* **SELECTED PASSAGE**
— begin —

In this study, I will look at the effect that the number of days of rest has on the performance and health of a starting pitcher in Major League Baseball. More specifically, I will investigate whether or not fewer rest days are correlated with poor performance and poor health status. Not only does this study have the potential to save millions of dollars for the baseball industry, but it could also provide starting pitchers with more knowledge on how rest days between starts affects their health and performance. The predictor “Runs Scored per Inning Pitched” will be evaluated to determine performance. Although there is a significant amount of noise (i.e. many factors contribute to the outcome) in the runs scored predictor, it seems like the best way to determine a pitcher’s performance on a game-by-game basis. Ultimately, the number of runs scored is the difference between winning and losing, and therefore should be the main criteria used to judge the performance of a starting pitcher.

Results

I determined that there is a significant difference between a pitcher’s performances on a specific number of rest days versus the others. However, there is no significant difference in starting a pitcher on “short rest” (1-3 days) versus “normal rest” (4-6 days) versus “extended rest” (7+ days).

This is an extremely important result considering that starting pitchers are usually employed on three, four, or five days of rest. Currently, starting pitchers are believed to perform at the highest level without the added possibility of injury with this amount of “normal rest.” However, this study shows that there is no significant difference in starting your pitcher on short rest vs. normal rest vs. extended rest. While there is a correlation in the specific number of rest days and performance of a pitcher, there is no significant difference in starting your pitcher on short rest vs. normal rest vs. extended rest.

This study shows that each of those extra off days could not only make a significant difference in pitching performance but also could make a difference in health status for pitchers. There is a fine line between getting the most out of your starting pitcher, and overusing him.

Data Analysis and Tests

In order to determine if there is a significant difference between runs scored per inning pitched and the number of rest days, a non-parametric ANOVA test is needed. The results are as follows:

Reject Ho at alpha=. 05, the Runs Scored per Inning Pitched rate is significantly different for at least one of the number of days of rest. The number of runs scored per inning pitched is significantly different for at least one of the numbers of rest days.

— end —

* **DATASET CONTENT**
— begin —

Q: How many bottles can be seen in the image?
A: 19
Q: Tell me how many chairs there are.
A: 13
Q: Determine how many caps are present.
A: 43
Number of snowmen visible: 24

— end —
— begin —

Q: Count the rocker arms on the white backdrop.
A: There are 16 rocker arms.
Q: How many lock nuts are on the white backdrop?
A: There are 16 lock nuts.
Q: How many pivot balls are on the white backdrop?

— end —

* **OBJECTIVES**
• A. In the passage on pitchers' rest days, how many days of rest count as "short rest"?
• B. Write out the passage on pitchers' rest days word for word, everything from "Reject Ho at" down to "of rest days.".
Rely only on the passage on pitchers' rest days.

* **RESPONSES TO THE EXERCISE**
• A. 1-3 days

• B.
Reject Ho at alpha=. 05, the Runs Scored per Inning Pitched rate is significantly different for at least one of the number of days of rest. The number of runs scored per inning pitched is significantly different for at least one of the numbers of rest days.